Wednesday, February 08, 2006

Sale of Banned Items Proves Lucrative

(Feb. 7) - It's a little-noticed legacy of post-9/11 airport security procedures: the brisk commerce spawned by the buying, selling and disposal of the 30 million prohibited items surrendered by passengers at checkpoints.

Some of it is hazardous waste, like Chemical Mace, and is disposed of accordingly. A small portion is pure junk and gets discarded. But scissors, cigarette lighters and pocketknives have value. And, this being the USA, a lucrative market has sprung up around the buying and selling of surrendered items.

Nobody has totaled it up, but the business of disposing of or reselling items banned by the U.S. Transportation Security Administration appears to be valued in the millions of dollars a year. After a traveler leaves behind a banned item - a hunting knife, say - it can follow a strange and convoluted journey to a new owner. That journey often involves a pass through state or local government ownership, and a posting on eBay.
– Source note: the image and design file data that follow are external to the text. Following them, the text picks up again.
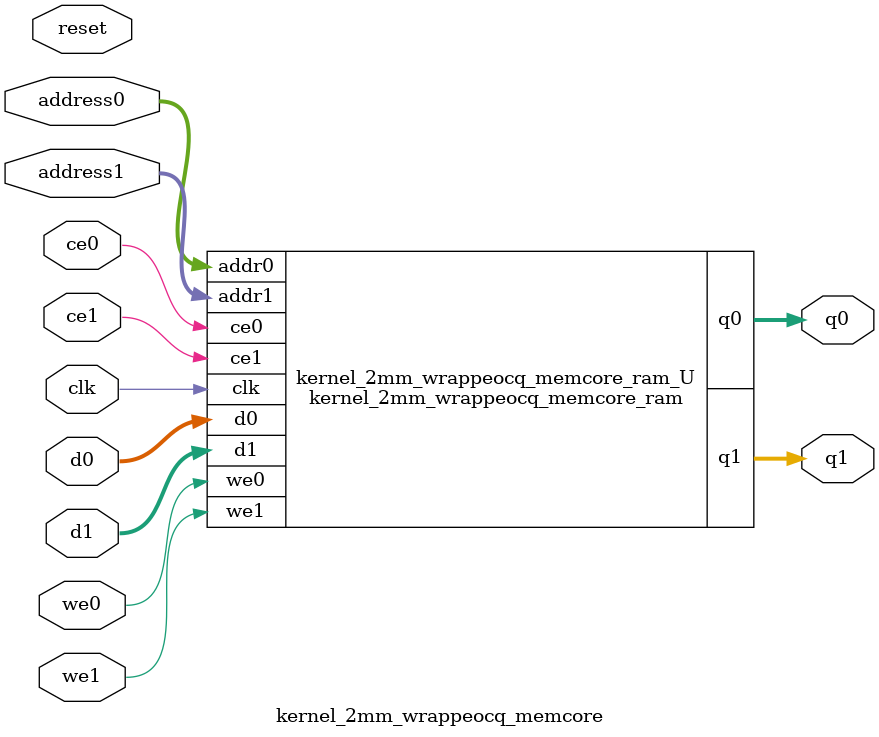
<source format=v>

`timescale 1 ns / 1 ps
module kernel_2mm_wrappeocq_memcore_ram (addr0, ce0, d0, we0, q0, addr1, ce1, d1, we1, q1,  clk);

parameter DWIDTH = 32;
parameter AWIDTH = 9;
parameter MEM_SIZE = 432;

input[AWIDTH-1:0] addr0;
input ce0;
input[DWIDTH-1:0] d0;
input we0;
output reg[DWIDTH-1:0] q0;
input[AWIDTH-1:0] addr1;
input ce1;
input[DWIDTH-1:0] d1;
input we1;
output reg[DWIDTH-1:0] q1;
input clk;

(* ram_style = "block" *)reg [DWIDTH-1:0] ram[0:MEM_SIZE-1];




always @(posedge clk)  
begin 
    if (ce0) 
    begin
        if (we0) 
        begin 
            ram[addr0] <= d0; 
            q0 <= d0;
        end 
        else 
            q0 <= ram[addr0];
    end
end


always @(posedge clk)  
begin 
    if (ce1) 
    begin
        if (we1) 
        begin 
            ram[addr1] <= d1; 
            q1 <= d1;
        end 
        else 
            q1 <= ram[addr1];
    end
end


endmodule


`timescale 1 ns / 1 ps
module kernel_2mm_wrappeocq_memcore(
    reset,
    clk,
    address0,
    ce0,
    we0,
    d0,
    q0,
    address1,
    ce1,
    we1,
    d1,
    q1);

parameter DataWidth = 32'd32;
parameter AddressRange = 32'd432;
parameter AddressWidth = 32'd9;
input reset;
input clk;
input[AddressWidth - 1:0] address0;
input ce0;
input we0;
input[DataWidth - 1:0] d0;
output[DataWidth - 1:0] q0;
input[AddressWidth - 1:0] address1;
input ce1;
input we1;
input[DataWidth - 1:0] d1;
output[DataWidth - 1:0] q1;



kernel_2mm_wrappeocq_memcore_ram kernel_2mm_wrappeocq_memcore_ram_U(
    .clk( clk ),
    .addr0( address0 ),
    .ce0( ce0 ),
    .we0( we0 ),
    .d0( d0 ),
    .q0( q0 ),
    .addr1( address1 ),
    .ce1( ce1 ),
    .we1( we1 ),
    .d1( d1 ),
    .q1( q1 ));

endmodule


</source>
State surplus property offices get first crack at the items, but if they're not equipped to handle them or decide to take a pass, giant contractor Science Application International collects and discards them under a five-year, $17 million government contract.

Some states, including Pennsylvania and Kentucky, wouldn't think of taking the items to a landfill, though, because they are reselling them and making tens to hundreds of thousands of dollars each year. Even little Boulder City, Nev., cashes in.

"Everything sells," says Kenneth Hess, director of Pennsylvania's Bureau of Supplies and Surplus Operations. In December the agency sold more than $17,000 worth of items it received from the TSA and ships about 5,000 pounds of such items to eBay buyers each month.

TSA, which makes no money from the items left at checkpoints, disposes of most items the same way other federal agencies dispose of property with commercial value: It gives it to state and local governments, who are free to donate or sell it. That's how people like Hess get involved.

States like Pennsylvania sell boxes, boxes and more boxes of scissors, tools and pocketknives. A 39-pound box containing 500 Swiss Army knives sold on eBay in 2004 for $595 to a California buyer - the highest sale of Pennsylvania's state surplus office since it began selling surrendered airport items two years ago.